| What to produce |
Of the lines in the data below, write out exactly those from the one holding "[230,230,283,239] members ->" through the one holding "[238,475,361,484] officers and", both included.
=== Extracted records ===
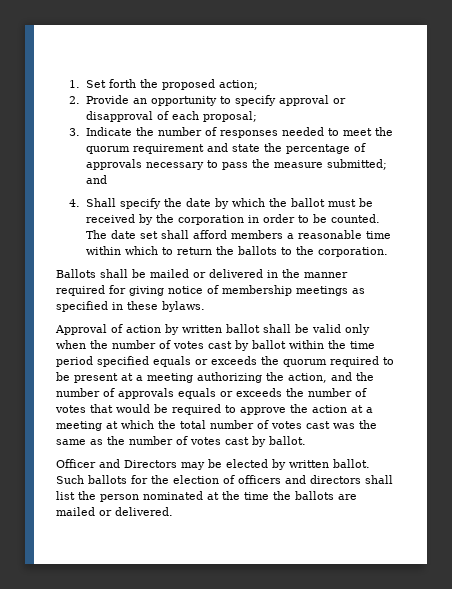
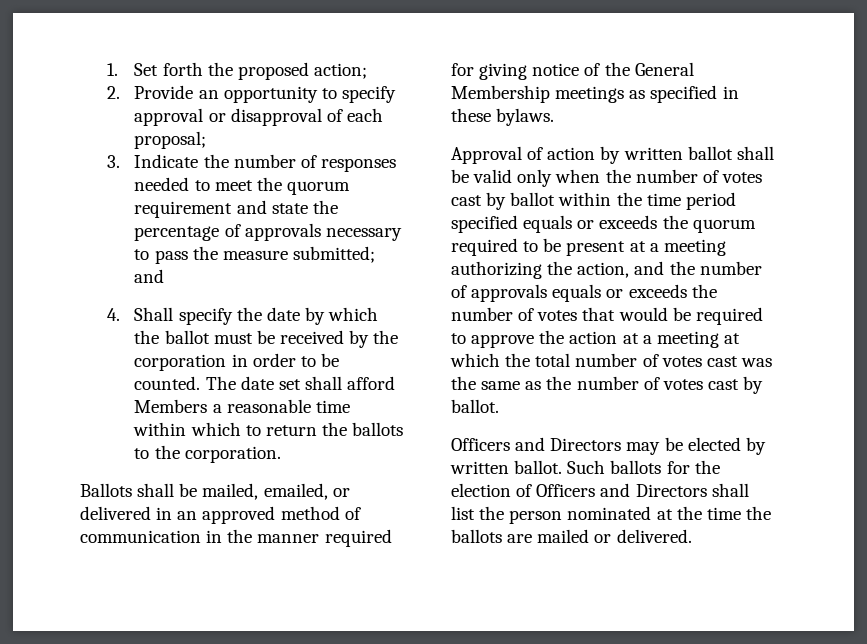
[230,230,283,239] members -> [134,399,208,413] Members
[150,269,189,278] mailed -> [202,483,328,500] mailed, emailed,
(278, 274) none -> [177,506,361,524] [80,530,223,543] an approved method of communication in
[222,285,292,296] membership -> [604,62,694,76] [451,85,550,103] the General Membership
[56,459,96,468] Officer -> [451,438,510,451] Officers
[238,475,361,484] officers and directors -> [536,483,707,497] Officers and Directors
===
=== Extracted records ===
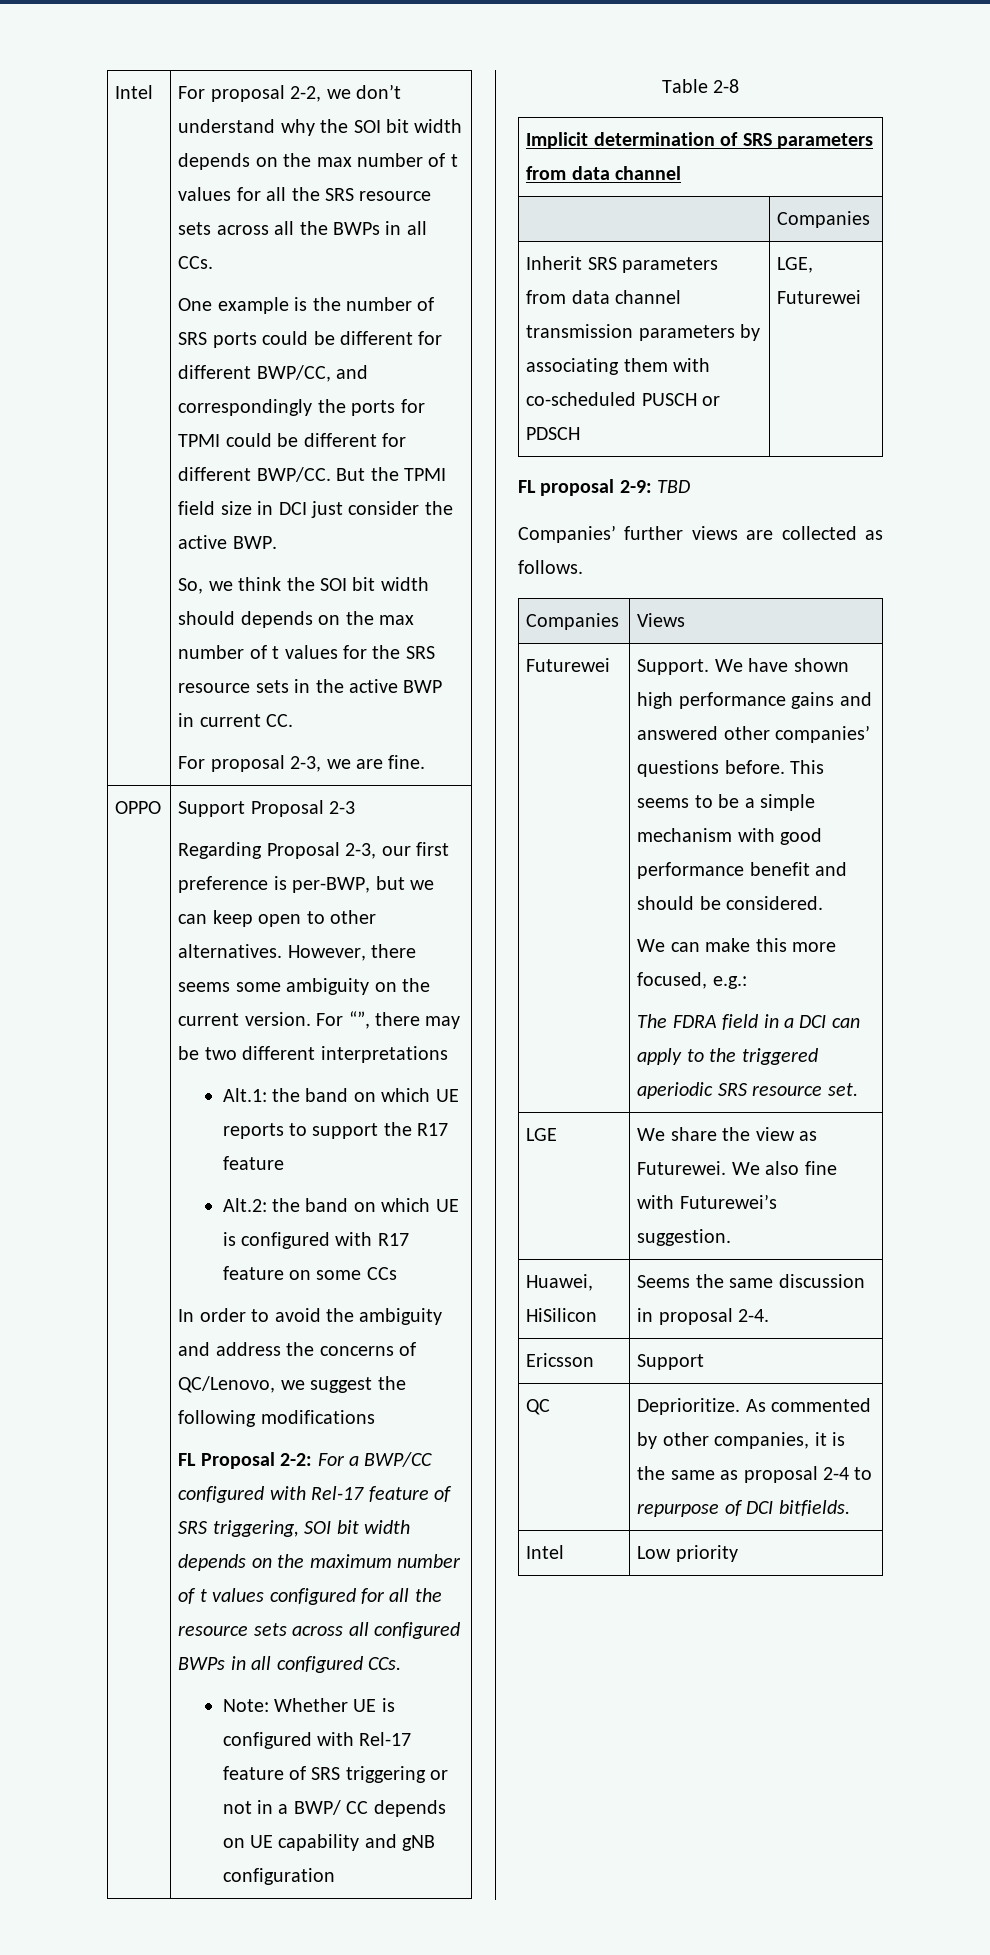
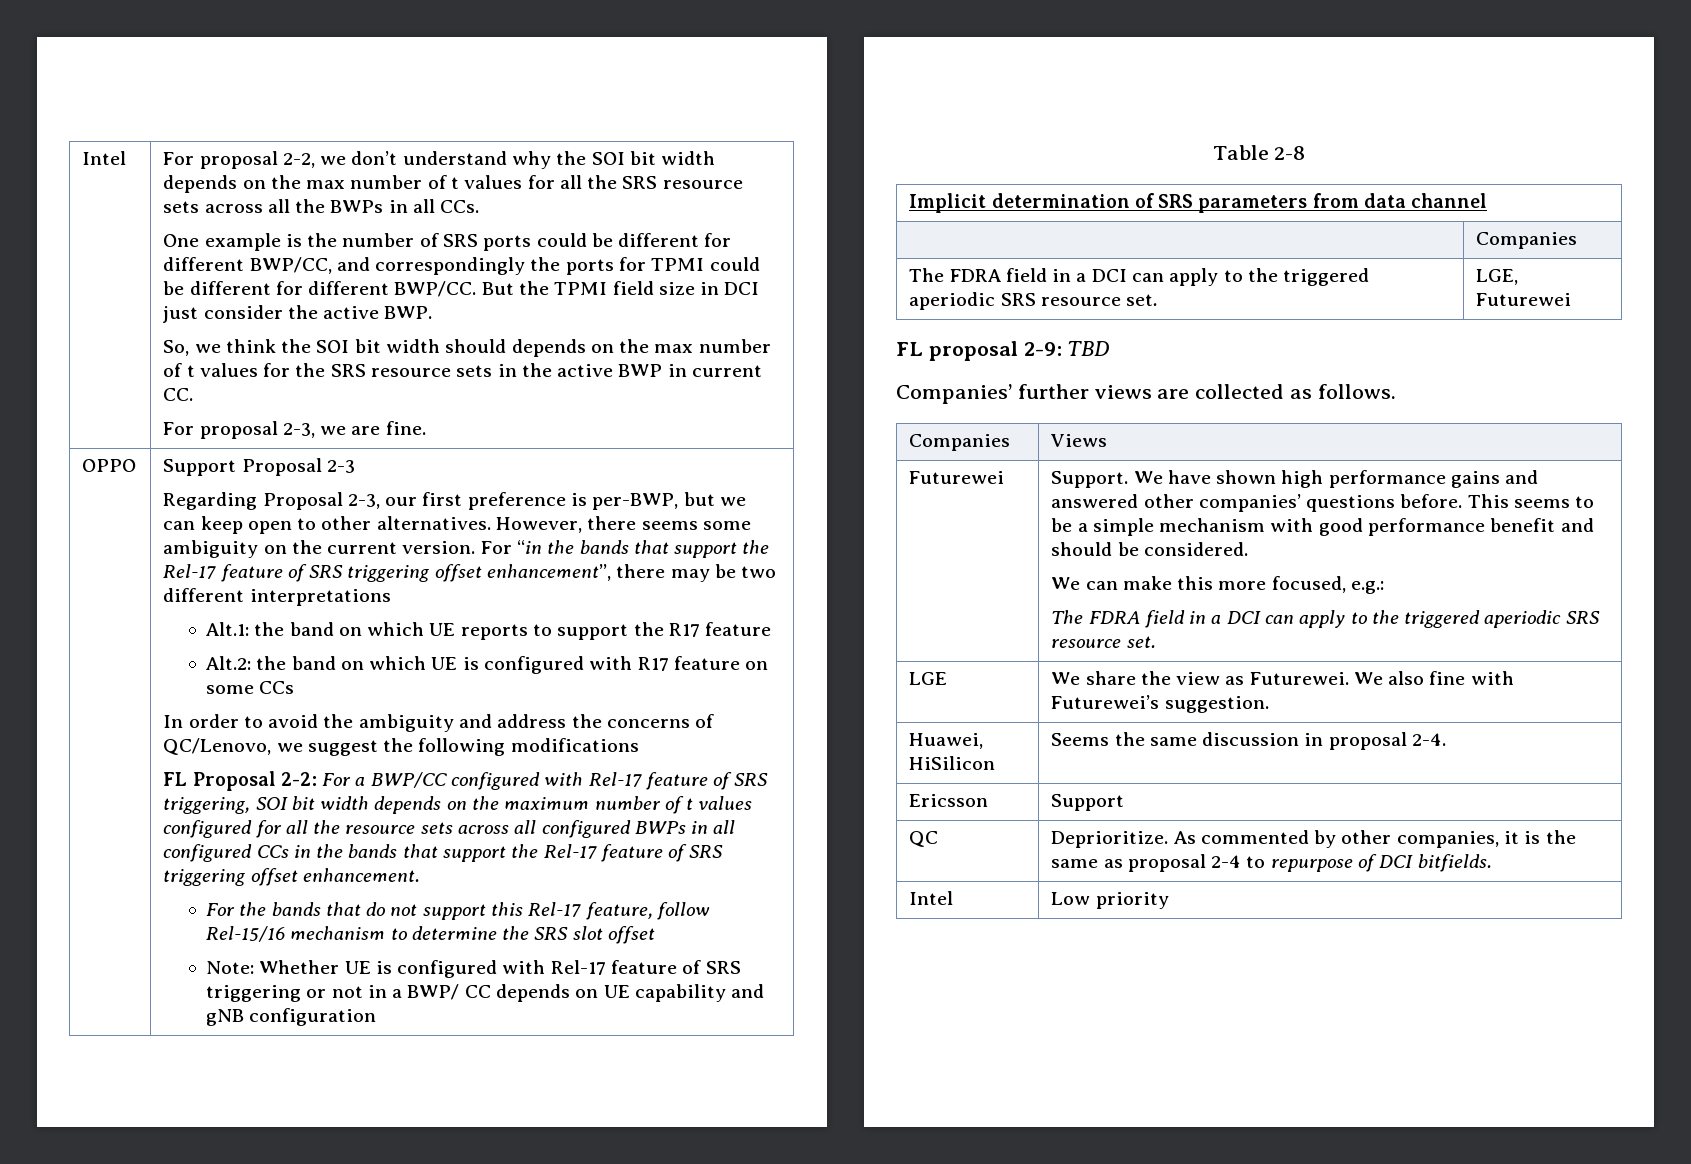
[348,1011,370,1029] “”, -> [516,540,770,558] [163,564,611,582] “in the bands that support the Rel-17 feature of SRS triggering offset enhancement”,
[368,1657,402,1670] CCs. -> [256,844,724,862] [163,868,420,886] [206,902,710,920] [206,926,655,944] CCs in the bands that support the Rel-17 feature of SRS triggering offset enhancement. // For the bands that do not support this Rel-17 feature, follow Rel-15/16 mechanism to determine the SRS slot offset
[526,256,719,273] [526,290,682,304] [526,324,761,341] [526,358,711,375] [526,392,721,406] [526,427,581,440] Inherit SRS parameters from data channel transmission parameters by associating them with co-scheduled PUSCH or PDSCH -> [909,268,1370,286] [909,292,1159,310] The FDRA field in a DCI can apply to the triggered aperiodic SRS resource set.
===
=== Extracted records ===
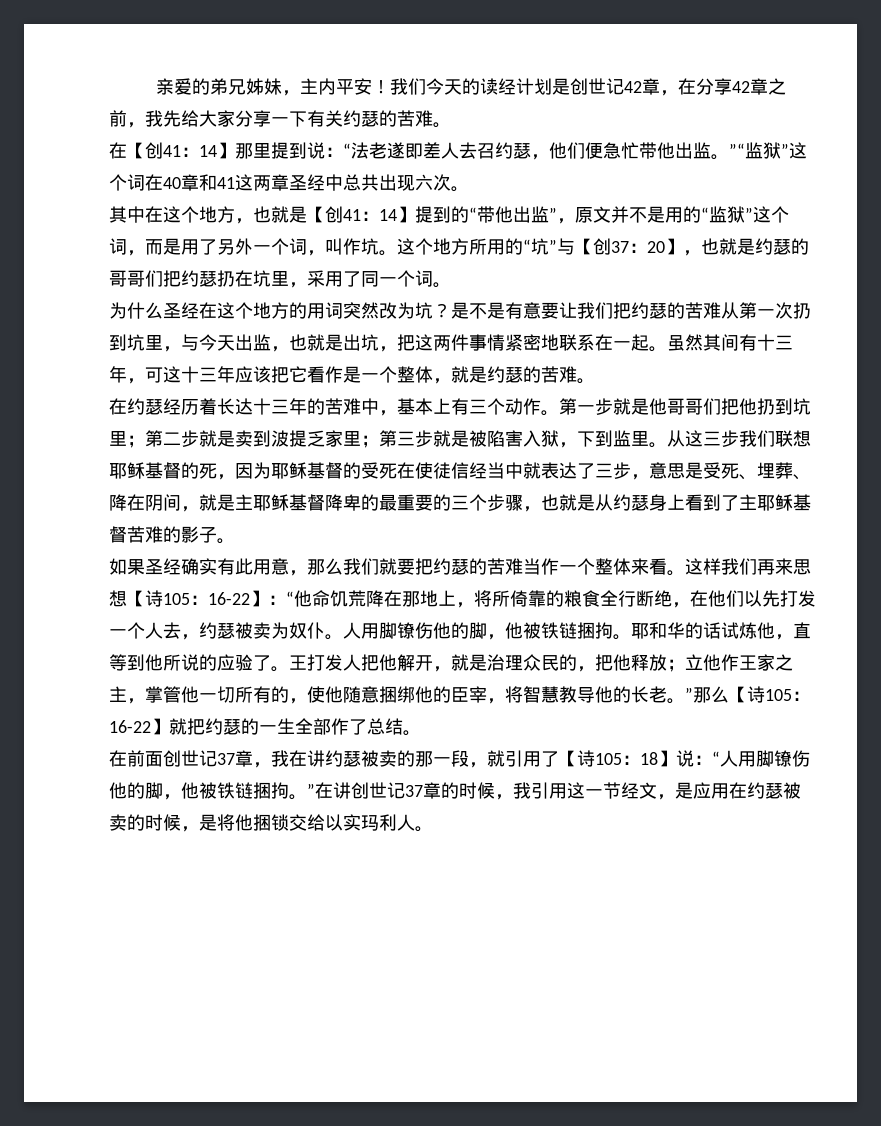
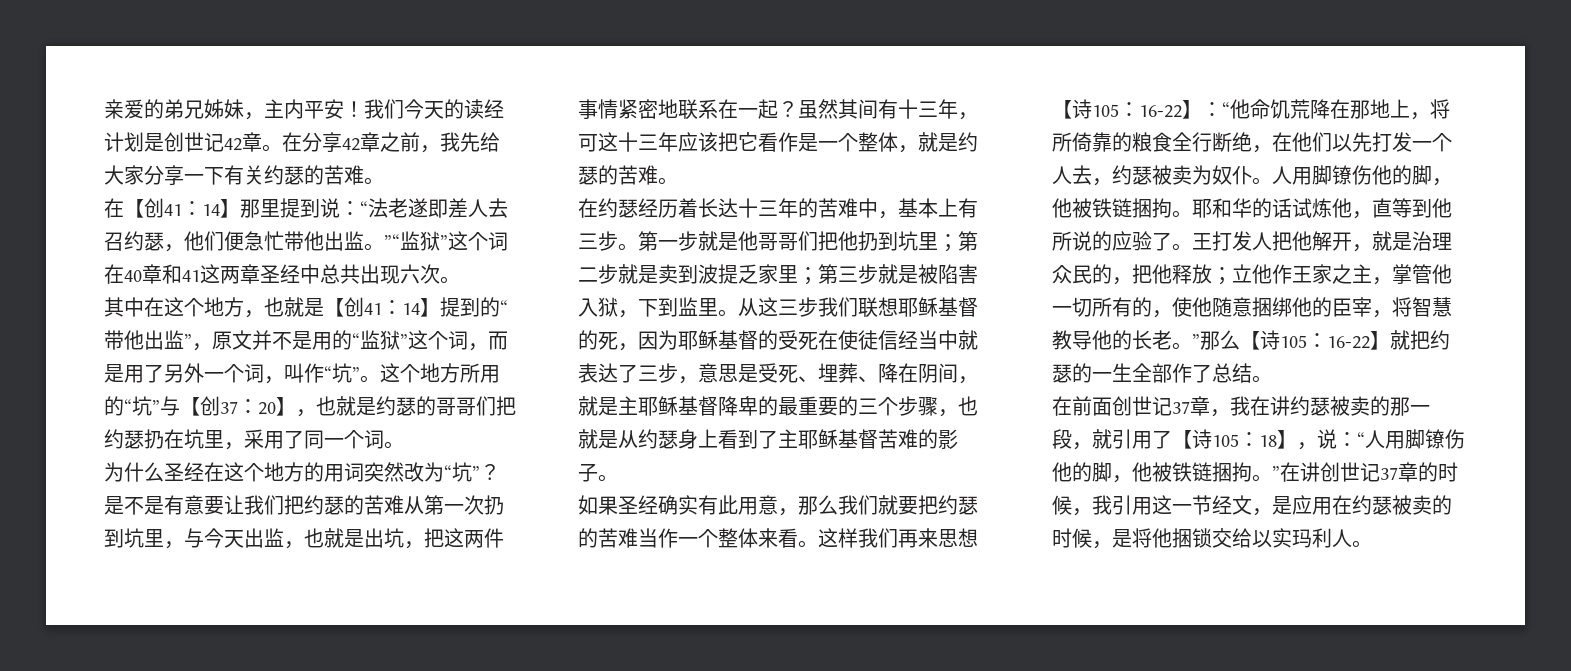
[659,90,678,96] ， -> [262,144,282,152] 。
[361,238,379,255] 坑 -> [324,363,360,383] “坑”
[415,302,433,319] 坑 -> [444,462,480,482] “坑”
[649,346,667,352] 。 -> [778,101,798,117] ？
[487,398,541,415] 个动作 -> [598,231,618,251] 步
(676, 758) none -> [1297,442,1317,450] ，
===
| Answer to the exercise |
[230,230,283,239] members -> [134,399,208,413] Members
[150,269,189,278] mailed -> [202,483,328,500] mailed, emailed,
(278, 274) none -> [177,506,361,524] [80,530,223,543] an approved method of communication in
[222,285,292,296] membership -> [604,62,694,76] [451,85,550,103] the General Membership
[56,459,96,468] Officer -> [451,438,510,451] Officers
[238,475,361,484] officers and directors -> [536,483,707,497] Officers and Directors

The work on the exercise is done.